George Rebane
Yesterday IBM announced the first fruits of its cognitive computing initiative. It’s a processor chip with an architecture that mimics some of the neural net topology (how neurons hook up to other neurons) of a human brain. The cognitive computing chip (CCC) from IBM Research shown here is not to be programmed in the traditional sense of programmers writing code that computer scientists have designed (more here).
Instead, CCCs will be hooked into an array called a cognitive computer – one that we may think of as a ‘mini-brain’ – and it will be fed data comprised of observations of, say, a process like the progress of a disease revealed through symptoms and tests.

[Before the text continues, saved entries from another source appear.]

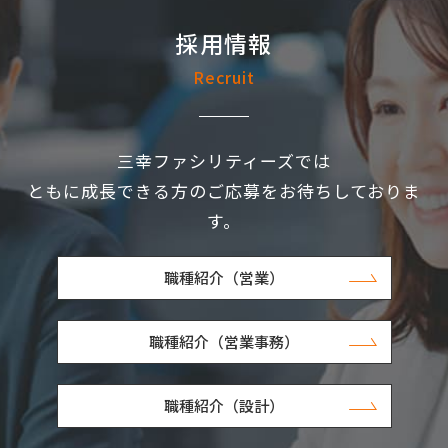
採用情報
Recruit
三幸ファシリティーズでは
ともに成長できる方のご応募をお待ちしておりま
す。
職種紹介（営業）
職種紹介（営業事務）
職種紹介（設計）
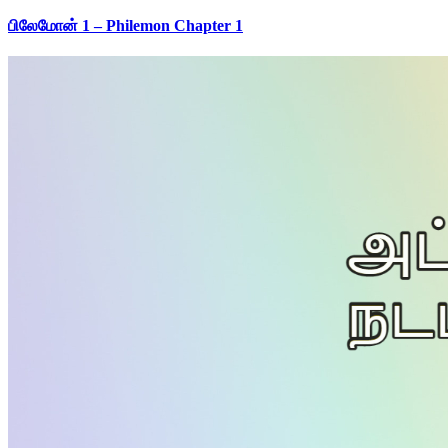
பிலேமோன் 1 – Philemon Chapter 1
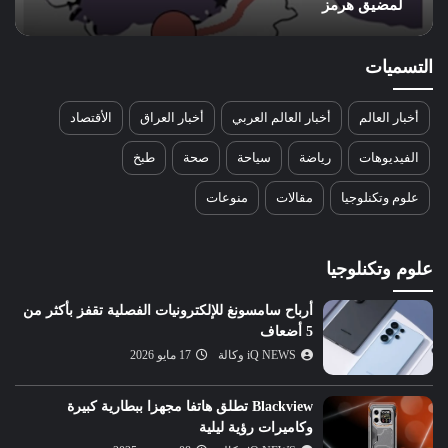
لمضيق هرمز
التسميات
أخبار العالم
أخبار العالم العربي
أخبار العراق
الأقتصاد
الفيديوهات
رياضة
سياحة
صحة
طبخ
علوم وتكنلوجيا
مقالات
منوعات
علوم وتكنلوجيا
أرباح سامسونغ للإلكترونيات الفصلية تقفز بأكثر من
5 أضعاف
iQ NEWS وكالة
17 مايو 2026
Blackview تطلق هاتفا مجهزا ببطارية كبيرة
وكاميرات رؤية ليلية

The mini-brain is then prompted to learn and label the process (disease) in essentially the same manner that critters learn processes. They observe, detect repeatable patterns, and test their knowledge by attempting to predict what comes next in the process. If they predict correctly, then that positive feedback reinforces the pattern (i.e. model of the process). Otherwise, their prediction errors become the negative feedback which prompts them to try something else.

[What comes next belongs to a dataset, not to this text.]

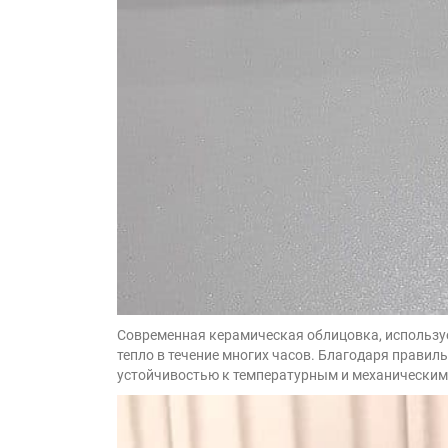
Современная керамическая облицовка, используема
тепло в течение многих часов. Благодаря правил
устойчивостью к температурным и механическим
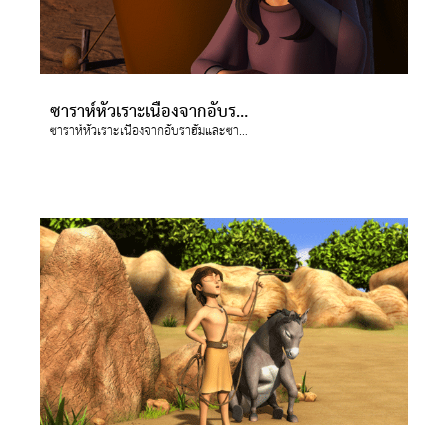
ซาราห์หัวเราะเนื่องจากอับราฮัมและซาราห์แก่มากแล้ว แต่พระเจ้าสัญญาว่า จะประทานบุตรให้กับพวกเขา เธอจึงหัวเราะเงียบ ๆ กับตัวเอง
ซาราห์หัวเราะเนื่องจากอับราฮัมและซาราห์แก่มากแล้ว แต่พระเจ้าสัญญาว่า จะประทานบุตรให้กับพวกเขา เธอจึงหัวเราะเงียบ ๆ กับตัวเอง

The structure of the new CCC is such that it promotes more facile and rapid learning. And the equally important benefit that CCC structures provide is much lower power consumption than conventional (cf. von Neuman computer) processing chips demand. To assemble the brain’s processing power from conventional chips would require an enormous computer system that may consume as much electricity as a town. Clearly, critter brainbones are much more efficient – none of us run around with smoke coming out of our ears.

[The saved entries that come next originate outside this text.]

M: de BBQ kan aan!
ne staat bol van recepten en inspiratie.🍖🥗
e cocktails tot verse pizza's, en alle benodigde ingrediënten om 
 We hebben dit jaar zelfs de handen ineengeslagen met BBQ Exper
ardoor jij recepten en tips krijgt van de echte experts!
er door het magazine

As a long time researcher in machine learning, I am heartened by this announcement because it vindicates the direction many of us have advised (predicted) for the last thirty or so years. Machines with peer intelligence to humans will not be programmed by humans. Instead, we will learn how to replicate and improve upon the computational structures of real brains in hardware, and then turn them loose on learning from observational and archival data. Such a machine will then tell us when it has ‘arrived’.
Of course, we still nurture the hubris that we will be in control of the process leading up to peer intelligence, aka the Singularity. The global Internet today has (exceeds?) the processing power of any human brain, and its parts are already interconnected in ways that can be adapted (through dynamic messaging algorithms) to mimic any of countless ways to learn, become intelligent, and then conscious (having the ability to evince ‘I-ness’ as a separate agent seeking to survive and ‘grow’ in an environment).
Now imagine if some computer science lab(s) somewhere start hooking up such CCC-based mini-brains to the web in order to facilitate data transfers, or ask the such brains to learn some internet resident processes. Readers of these pages know that what sends chills down my spine is the day when/if on someone’s laptop the first non-human intelligence announces, ‘I am here.’ You can bet that this will be a post-Singularity moment, and our universe will have undergone its biggest change since certain nucleic acids coiled themselves into a double helix.